A despeito de toda essa fartura de minerais, desde o segundo semestre de 1997 a "Companhia de Pesquisa de Recursos Minerais - CPRM" vem demonstrando a intenção de leiloar esse ambiente geológico pelo preço vil de 600 mil reais! No final de agosto de 97, por exemplo, o então Presidente da empresa pública anunciou a medida, com o devido alarde, não sem antes proclamar que o fazia por não ser "xenófobo", nem tampouco "militarista". Faltou, apenas, definir-se como "vendilhão da pátria"!

Na ocasião, tive a oportunidade de fulminar a argumentação do "mundano" com uma seqüência de três artigos publicados nos dias 1º, 2 e 3 de setembro, no jornal "Tribuna da Imprensa", sob o título "A Internacionalização da Amazônia". O processo de licitação foi, provisoriamente, suspenso.

Há pouco, no apagar das luzes do governo neoliberal passado, a "C-PRM" voltou à carga, oferecendo a área pelos mesmos 600 mil reais! Por trás dessa decisão antinacional, parece óbvio que paira o interesse do "Grupo Moreira Sales", na ânsia de adquirir os direitos minerários sobre a provável maior jazida de nióbio do planeta, apenas para "sentar-se em cima" da mesma, uma vez que as minas de Araxá, exploradas pela CBMM, sozinhas, têm capacidade para sustentar o atual consumo mundial pelo prazo de 270 anos.

A operação criminosa só não foi consumada, ao que tudo indica, devido ao fato da área em questão achar-se encravada numa dessas reservas fantásticas, separadas para que os silvícolas flanem livremente pela Amazônia brasileira.

Por sinal, esta ocorrência, embora tenha revertido agora em favor do país, demonstra claramente o empirismo, amadorismo e emotividade que imperam no equacionamento dos problemas relacionados com os habitantes primitivos da região.
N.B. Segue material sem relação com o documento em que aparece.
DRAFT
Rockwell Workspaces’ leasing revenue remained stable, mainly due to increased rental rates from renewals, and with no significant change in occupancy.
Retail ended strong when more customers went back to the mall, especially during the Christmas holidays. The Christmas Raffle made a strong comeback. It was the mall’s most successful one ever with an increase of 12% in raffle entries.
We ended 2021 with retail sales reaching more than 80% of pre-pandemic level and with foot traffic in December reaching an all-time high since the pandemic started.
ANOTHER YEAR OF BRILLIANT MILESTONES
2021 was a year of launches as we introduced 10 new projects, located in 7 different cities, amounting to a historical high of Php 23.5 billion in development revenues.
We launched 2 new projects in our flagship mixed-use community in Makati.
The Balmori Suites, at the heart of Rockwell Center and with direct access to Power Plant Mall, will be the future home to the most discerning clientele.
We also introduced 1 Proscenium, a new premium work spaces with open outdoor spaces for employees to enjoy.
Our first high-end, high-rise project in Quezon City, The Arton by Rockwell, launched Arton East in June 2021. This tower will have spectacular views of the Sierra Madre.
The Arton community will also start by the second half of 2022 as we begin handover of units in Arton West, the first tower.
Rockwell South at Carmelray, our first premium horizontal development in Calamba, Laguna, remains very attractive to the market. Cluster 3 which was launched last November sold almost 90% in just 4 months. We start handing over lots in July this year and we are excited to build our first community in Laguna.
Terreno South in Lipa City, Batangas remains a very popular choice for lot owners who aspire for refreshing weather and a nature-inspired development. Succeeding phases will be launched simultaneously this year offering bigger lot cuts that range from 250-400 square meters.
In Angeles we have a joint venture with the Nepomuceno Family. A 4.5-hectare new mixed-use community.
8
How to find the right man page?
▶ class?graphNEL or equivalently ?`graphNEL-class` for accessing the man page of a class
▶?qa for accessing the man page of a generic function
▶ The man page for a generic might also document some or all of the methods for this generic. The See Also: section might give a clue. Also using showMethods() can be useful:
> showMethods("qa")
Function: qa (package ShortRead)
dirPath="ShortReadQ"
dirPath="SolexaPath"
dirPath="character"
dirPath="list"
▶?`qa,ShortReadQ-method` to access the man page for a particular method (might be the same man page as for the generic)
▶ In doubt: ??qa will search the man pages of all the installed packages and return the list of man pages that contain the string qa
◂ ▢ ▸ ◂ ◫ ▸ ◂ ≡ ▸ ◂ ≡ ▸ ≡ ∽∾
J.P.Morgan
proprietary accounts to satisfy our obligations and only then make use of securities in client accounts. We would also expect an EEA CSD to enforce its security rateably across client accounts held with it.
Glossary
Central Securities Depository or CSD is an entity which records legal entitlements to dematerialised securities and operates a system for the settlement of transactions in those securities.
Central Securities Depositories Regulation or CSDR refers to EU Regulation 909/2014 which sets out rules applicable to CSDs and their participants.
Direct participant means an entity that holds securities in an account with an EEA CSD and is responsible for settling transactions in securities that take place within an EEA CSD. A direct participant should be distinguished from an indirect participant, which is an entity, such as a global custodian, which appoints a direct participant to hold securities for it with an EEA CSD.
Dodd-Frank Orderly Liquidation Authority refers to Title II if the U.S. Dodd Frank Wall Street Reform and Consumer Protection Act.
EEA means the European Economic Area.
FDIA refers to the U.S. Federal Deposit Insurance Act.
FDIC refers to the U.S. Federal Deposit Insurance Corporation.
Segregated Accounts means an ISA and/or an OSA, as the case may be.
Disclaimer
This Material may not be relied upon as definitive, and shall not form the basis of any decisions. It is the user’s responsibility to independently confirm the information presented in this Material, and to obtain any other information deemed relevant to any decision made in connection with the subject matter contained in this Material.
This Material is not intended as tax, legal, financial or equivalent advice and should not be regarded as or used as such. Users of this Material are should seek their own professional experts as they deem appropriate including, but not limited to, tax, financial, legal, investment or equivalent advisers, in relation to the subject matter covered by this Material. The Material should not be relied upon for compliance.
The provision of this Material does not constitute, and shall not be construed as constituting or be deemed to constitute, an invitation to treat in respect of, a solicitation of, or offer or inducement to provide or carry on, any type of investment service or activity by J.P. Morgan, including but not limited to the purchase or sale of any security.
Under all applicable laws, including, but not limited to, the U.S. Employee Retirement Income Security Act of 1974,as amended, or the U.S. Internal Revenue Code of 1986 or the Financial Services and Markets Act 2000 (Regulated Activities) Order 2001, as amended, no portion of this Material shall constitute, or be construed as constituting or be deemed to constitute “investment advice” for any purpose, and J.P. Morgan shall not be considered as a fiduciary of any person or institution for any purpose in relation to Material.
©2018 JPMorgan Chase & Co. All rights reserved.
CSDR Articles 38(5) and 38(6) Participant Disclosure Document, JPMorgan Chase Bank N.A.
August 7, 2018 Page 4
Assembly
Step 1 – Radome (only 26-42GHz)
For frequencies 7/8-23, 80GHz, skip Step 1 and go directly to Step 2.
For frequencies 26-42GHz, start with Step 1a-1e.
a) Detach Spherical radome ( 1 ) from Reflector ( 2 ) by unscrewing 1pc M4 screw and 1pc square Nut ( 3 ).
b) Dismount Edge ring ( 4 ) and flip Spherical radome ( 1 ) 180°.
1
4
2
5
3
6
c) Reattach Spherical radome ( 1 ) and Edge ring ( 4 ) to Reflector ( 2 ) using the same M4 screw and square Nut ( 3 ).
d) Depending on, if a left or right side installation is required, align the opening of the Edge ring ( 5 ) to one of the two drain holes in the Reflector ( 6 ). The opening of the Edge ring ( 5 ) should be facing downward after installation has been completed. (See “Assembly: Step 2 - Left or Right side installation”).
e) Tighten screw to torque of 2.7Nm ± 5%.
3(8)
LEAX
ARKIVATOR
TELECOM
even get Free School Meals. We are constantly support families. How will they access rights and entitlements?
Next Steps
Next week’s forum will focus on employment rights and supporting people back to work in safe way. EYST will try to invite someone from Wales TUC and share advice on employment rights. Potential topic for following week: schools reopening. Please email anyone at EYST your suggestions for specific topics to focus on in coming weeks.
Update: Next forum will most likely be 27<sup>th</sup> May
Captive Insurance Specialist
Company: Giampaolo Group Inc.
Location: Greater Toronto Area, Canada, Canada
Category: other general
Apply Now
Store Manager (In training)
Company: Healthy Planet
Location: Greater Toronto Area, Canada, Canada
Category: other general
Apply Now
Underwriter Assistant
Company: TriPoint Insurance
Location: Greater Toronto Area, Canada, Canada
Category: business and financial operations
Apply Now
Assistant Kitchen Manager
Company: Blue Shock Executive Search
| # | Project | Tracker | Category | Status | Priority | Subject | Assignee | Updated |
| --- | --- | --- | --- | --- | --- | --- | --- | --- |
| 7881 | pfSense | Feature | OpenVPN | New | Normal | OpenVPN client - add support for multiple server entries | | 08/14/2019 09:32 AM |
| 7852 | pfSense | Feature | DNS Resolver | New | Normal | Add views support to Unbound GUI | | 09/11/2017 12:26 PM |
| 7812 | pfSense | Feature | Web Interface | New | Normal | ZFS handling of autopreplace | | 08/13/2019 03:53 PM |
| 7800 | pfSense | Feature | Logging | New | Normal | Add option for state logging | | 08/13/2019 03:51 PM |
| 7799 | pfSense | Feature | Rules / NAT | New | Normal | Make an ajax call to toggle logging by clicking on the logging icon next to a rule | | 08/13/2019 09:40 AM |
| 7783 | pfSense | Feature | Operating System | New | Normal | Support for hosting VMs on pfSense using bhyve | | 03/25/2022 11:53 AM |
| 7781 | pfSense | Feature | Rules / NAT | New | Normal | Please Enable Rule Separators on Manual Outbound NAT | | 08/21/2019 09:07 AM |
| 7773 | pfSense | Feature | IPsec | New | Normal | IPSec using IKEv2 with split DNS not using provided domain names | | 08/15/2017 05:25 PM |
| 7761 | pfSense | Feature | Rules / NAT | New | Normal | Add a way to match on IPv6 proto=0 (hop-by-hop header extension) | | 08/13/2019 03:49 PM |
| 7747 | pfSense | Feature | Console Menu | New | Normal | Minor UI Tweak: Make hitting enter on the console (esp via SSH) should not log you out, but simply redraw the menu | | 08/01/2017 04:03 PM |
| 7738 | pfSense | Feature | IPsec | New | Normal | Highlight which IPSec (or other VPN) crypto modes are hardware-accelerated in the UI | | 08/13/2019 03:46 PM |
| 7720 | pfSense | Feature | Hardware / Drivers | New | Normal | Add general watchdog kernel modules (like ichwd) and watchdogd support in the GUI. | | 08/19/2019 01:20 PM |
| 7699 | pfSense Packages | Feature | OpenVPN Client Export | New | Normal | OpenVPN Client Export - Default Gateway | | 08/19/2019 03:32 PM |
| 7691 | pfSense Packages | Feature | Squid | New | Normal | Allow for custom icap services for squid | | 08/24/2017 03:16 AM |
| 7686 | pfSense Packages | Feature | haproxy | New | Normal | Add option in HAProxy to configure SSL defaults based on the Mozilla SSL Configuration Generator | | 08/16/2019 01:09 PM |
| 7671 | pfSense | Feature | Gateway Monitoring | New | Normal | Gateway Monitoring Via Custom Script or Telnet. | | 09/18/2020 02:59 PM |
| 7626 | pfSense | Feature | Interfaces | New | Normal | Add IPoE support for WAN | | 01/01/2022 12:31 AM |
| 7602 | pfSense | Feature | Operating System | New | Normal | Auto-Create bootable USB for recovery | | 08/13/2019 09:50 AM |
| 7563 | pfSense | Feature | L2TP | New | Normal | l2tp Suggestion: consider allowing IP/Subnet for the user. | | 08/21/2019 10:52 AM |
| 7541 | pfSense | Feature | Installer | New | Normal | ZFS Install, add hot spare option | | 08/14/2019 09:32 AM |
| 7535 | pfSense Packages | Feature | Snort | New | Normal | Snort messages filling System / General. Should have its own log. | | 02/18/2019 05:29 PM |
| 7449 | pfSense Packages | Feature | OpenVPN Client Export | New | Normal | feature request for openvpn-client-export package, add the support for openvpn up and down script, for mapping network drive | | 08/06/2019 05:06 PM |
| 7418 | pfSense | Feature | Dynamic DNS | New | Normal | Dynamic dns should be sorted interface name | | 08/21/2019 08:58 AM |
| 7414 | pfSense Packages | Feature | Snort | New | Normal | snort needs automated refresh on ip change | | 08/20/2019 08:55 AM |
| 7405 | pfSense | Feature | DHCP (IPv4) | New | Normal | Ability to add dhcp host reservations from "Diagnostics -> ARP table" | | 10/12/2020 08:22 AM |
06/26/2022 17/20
Se a racionalidade e o pragmatismo imperassem na demarcação das reservas para os silvícolas, o "Carbonatito dos Seis Lagos" jamais seria incluído numa delas, tanto pelo fato de não existirem aldeamentos nas suas vizinhanças, quanto pelo valor dos minerais que ele encerra, já conhecido antes da fixação dos limites da reserva. Está faltando competência na condução dos problemas ligados aos brasileiros mais primitivos!

Aliás, é, no mínimo estranho, que a "CPRM" esteja tão apressada em alienar as jazidas dos "Seis Lagos", mesmo tendo consciência das gritantes anomalias radioativas detectadas logo no início das pesquisas. Será que o último governo neoliberal, na calada da noite, revogou os dispositivos legais que vedavam aos particulares a exploração de minerais radioativos?